**抜粋文:**

──────

第75回卒業証書授与式
2022年03月15日(火)
今日は平成3年度の卒業式が行われました。今年で75回目の卒業式です。コロナ対策を万全に行いながら、式の時間も1時間余りと縮小し、昨年度と同様、卒業生、保護者、教職員、現生徒会長のみと参列となりました。
本年度の卒業生は251名で、私から一人ひとり卒業証書を手渡しました。その後の式辞は次のようなお話をしました。全文を掲載しておきます。
「比叡の山並みから吹く風も柔らかく、春の息吹を感じる季節となりました。三寒四温を繰り返し、桜のつぼみもふくらみはじめ、春の日差しがまぶしい今日の佳き日に第75回大津市立日吉中学校卒業証書授与式が挙行でき、心からお喜び申し上げます。
新型コロナウイルスの感染拡大を考慮して、昨年度と同様に、来賓の招待や在校生の出席を控え、保護者数の制限、開催時間の短縮や内容の工夫等により、なんとか実施する運びとなりました。そんな中、私がこの式でこだわったのは、卒業生一人一人に私自身が名前を書かかせていただいた卒業証書を手渡すことです。卒業生が主人公の卒業式、一生の思い出に残る式にしたいと思います。
さて、改めて251名の卒業生の皆さん、ご卒業おめでとうございます。先にも少し触れましたが、新型コロナウイルスの影響で、大きな行事が延期や中止になり、その結果11月に行事が集中し、特に3年生には進学のことを考える大切な時期に余裕をもって過ごすことが叶いませんでした。入学してからの11か月は通常通りの学校生活が送れましたが、突然の休校に始まった新型コロナウイルス感染症への対応は2年余りにおよび、現在でもまだ厳しい状況が続いています。まだ先行きが見通せない不安はありますが、学校に登校したらみなさんは中学生らしくはつらつと学校生活を送ってくれました。朝昇降口で皆さんの姿を迎えることが当たり前ではなく、本当に幸せであることも実感しているところです。

──────

**データ項目:**
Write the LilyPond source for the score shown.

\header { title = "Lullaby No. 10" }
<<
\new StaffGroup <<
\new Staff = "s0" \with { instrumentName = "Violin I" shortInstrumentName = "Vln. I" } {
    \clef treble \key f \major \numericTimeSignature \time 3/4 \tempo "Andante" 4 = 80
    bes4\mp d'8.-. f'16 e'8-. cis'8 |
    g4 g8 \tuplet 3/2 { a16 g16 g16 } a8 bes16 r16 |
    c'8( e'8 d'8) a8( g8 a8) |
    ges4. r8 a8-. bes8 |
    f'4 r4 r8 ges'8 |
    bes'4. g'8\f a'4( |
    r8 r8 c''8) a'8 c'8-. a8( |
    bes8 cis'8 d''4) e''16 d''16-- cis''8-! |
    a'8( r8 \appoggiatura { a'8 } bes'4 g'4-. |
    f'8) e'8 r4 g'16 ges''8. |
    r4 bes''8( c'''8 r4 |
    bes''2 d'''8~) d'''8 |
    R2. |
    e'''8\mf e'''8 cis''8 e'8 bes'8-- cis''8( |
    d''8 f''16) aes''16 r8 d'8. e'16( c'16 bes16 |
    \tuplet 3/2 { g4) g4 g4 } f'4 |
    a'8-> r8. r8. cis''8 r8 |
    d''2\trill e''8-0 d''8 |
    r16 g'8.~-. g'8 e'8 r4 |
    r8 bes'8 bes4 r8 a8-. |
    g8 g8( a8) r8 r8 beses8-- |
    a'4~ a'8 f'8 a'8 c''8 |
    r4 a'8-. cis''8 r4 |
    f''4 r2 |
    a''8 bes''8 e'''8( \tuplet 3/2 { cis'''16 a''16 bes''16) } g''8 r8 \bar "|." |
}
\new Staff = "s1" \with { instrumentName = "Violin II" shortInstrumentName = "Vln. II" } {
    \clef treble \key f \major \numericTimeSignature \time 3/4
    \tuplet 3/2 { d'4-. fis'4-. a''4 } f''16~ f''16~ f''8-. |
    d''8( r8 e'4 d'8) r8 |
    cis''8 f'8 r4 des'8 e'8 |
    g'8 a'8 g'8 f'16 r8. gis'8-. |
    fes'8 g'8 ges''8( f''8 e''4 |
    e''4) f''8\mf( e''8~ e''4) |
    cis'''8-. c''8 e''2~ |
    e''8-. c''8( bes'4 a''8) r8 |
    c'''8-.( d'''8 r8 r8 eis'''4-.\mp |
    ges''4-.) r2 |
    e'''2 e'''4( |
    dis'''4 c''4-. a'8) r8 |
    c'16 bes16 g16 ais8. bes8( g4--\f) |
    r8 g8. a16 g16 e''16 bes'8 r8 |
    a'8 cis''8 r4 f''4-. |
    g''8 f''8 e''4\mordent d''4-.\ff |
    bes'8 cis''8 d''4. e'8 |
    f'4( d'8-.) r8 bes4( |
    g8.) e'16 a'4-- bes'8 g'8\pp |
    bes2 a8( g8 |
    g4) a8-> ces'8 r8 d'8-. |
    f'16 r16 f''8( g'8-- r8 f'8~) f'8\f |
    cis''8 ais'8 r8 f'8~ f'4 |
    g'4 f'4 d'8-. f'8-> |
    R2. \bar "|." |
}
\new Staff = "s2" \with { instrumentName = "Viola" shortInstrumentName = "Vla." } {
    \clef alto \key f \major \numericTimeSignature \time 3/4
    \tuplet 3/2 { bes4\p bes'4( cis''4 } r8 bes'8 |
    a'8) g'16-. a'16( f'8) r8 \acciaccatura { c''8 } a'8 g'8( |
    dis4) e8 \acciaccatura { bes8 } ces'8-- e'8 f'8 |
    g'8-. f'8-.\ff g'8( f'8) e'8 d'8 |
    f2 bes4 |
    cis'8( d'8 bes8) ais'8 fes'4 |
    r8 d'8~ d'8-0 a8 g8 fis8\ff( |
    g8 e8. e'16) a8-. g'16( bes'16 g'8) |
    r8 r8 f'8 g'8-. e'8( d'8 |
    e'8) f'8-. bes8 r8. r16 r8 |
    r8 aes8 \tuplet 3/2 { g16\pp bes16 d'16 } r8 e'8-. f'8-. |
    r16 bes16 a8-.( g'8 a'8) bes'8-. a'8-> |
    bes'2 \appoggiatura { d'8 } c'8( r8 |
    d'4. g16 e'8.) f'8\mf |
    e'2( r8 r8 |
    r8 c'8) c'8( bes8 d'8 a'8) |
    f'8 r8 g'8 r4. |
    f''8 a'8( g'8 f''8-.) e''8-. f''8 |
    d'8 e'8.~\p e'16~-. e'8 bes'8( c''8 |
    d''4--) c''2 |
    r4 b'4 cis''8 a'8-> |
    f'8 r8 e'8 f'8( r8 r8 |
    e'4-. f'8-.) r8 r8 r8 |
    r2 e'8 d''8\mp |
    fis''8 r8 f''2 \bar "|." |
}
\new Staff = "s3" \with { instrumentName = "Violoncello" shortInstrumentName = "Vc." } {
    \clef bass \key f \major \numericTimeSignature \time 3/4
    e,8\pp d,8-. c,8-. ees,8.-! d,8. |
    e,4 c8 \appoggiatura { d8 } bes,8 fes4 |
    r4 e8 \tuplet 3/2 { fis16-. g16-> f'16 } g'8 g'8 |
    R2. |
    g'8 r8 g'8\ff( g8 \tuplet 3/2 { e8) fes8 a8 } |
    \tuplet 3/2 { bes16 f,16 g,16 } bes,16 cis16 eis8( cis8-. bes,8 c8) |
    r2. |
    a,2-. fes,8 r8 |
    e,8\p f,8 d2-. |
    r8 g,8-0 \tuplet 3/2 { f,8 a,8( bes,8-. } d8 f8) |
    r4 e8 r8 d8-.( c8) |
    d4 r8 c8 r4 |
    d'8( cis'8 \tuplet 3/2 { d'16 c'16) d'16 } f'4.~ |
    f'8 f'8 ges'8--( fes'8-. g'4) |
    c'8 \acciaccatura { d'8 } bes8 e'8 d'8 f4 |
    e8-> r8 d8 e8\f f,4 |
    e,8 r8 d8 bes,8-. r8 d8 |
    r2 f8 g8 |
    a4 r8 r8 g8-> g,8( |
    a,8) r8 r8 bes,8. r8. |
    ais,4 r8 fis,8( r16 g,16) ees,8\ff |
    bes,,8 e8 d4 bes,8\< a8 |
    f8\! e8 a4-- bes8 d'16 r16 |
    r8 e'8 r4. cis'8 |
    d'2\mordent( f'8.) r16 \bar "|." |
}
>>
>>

──────

**作業課題 1:**
抜粋文の「新型コロナウイルスの感染拡大」から「に残る式にしたいと思います。」までの部分を、一字一句違えずに引用しなさい。
**作業課題 2:**
抜粋文に基づいて、次の問いに答えなさい。
(a) 本年度の卒業生は何名か。
(b) 式の時間はどの程度まで縮小されたか。
(c) 入学してから通常通りの学校生活を送れたのは何か月間か。
**作業課題 3:**
次の各文が抜粋文の内容と合っているかどうかを判断し、根拠となる本文の語句をそのまま引用して示しなさい。
(a) 式には来賓も参列した。
(b) 書き手は卒業生一人ひとりに卒業証書を手渡した。
(c) 行事は11月に集中した。
記録は参照しなくてよい。

**解答 1:**
新型コロナウイルスの感染拡大を考慮して、昨年度と同様に、来賓の招待や在校生の出席を控え、保護者数の制限、開催時間の短縮や内容の工夫等により、なんとか実施する運びとなりました。そんな中、私がこの式でこだわったのは、卒業生一人一人に私自身が名前を書かかせていただいた卒業証書を手渡すことです。卒業生が主人公の卒業式、一生の思い出に残る式にしたいと思います。

**解答 2:**
(a) 251名
(b) 1時間余り
(c) 11か月

**解答 3:**
(a) いいえ。「卒業生、保護者、教職員、現生徒会長のみと参列となりました」
(b) はい。「私から一人ひとり卒業証書を手渡しました」
(c) はい。「その結果11月に行事が集中し」